Premiums and discounts are important. However, negotiating a base price is probably more critical to paying a lower net price (for packers) or receiving a higher net price (for feeders) from a grid than are the specific premiums and discounts. The base price affects all cattle in the sale lot, whereas premiums and discounts affect only selected carcasses.

In the simulator, the software computes the premiums and discounts when packers and feeders choose to purchase/sell fed cattle with a grid. The software calculates the premium-discount matrix (Table 2) using fixed premiums and discounts and market determined premiums and discounts. It calculates the carcass distribution matrix (Table 3) using carcass characteristics associated with each weight and genetic type of cattle. Carcass characteristics are shown in the packer economics paper and are given to all feedlot and packer teams. Lastly, the software uses the base price which is negotiated and entered by seller and buyer.

Grid Pricing Guidelines – Deciding when to price fed cattle on a live or dressed weight basis and on a grid basis is difficult. Generally, one would expect better quality cattle (high genetic type) should bring more with a grid, capitalizing on the quality grade premiums. And the corollary would be expected, one would expect to market lower quality cattle (low genetic type) on a live weight basis. As a general rule this may hold true. However, results can differ for several reasons.

First, a premium or discount may be built into the base price which could alter the above “normally expected” outcome. Second, market conditions may make Select grade discounts and yield grade 4-5 discounts such that the normally expected outcome changes. Lastly, composition of the pen, based on cattle weight, may alter the outcome.

The two figures below identify the nature of the discounts for Select grade and yield grades 4-5 carcasses in the simulator. The Select grade discount is greater for lighter carcasses, such as when fed cattle marketings are smaller. Large discounts signal feeders to keep cattle to heavier weights to increase the percentage of Choice grade carcasses, and thereby reduce the discount.

Discounts for yield grades 4-5 carcasses can be interpreted similarly but with one notable difference. The largest discounts for yield grades 4-5 carcasses are when cattle weights are heavy, as when supplies are plentiful. In this case, the market is sending a signal to feeders to market cattle at lighter weights to reduce the percentage of overfinished cattle.

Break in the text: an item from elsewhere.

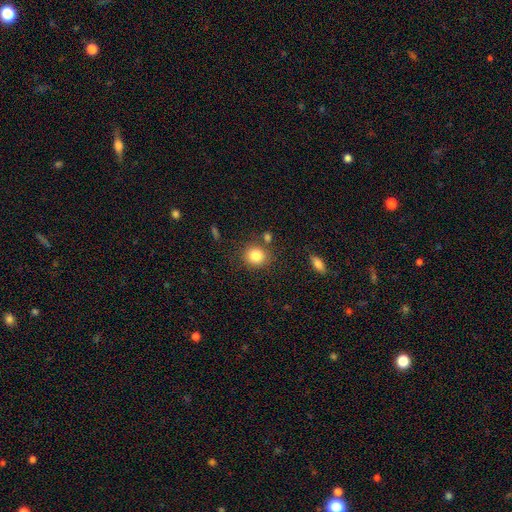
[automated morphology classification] smooth 83%, star or artifact 10%, featured or disk 7%. Down the decision tree: how rounded — round (82%); merging — none (78%).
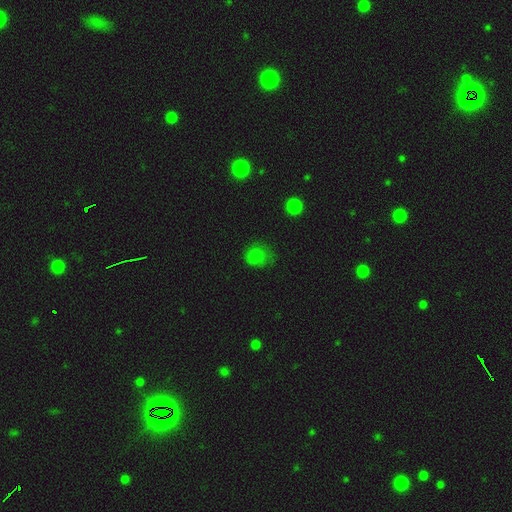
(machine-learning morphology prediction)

Note the contrary market reactions to marketing heavier or lighter cattle. Heavier cattle increase the percentage of yield grade 4-5 cattle and discounts increase. Heavier cattle also increase the percentage of Choice grade cattle and the Select discount narrows, meaning less premium for Choice grade cattle. Thus, keeping cattle to heavier weights has a simultaneous positive and negative effect in addition to the cost of gain effect discussed in the feedlot economics paper.

Summary Advice – Putting forth concrete guidelines for grid pricing is very difficult. Packer and feeder teams are encouraged to try purchasing/marketing fed cattle with grid and alternative pricing methods in the simulator to determine what is effective and what is not.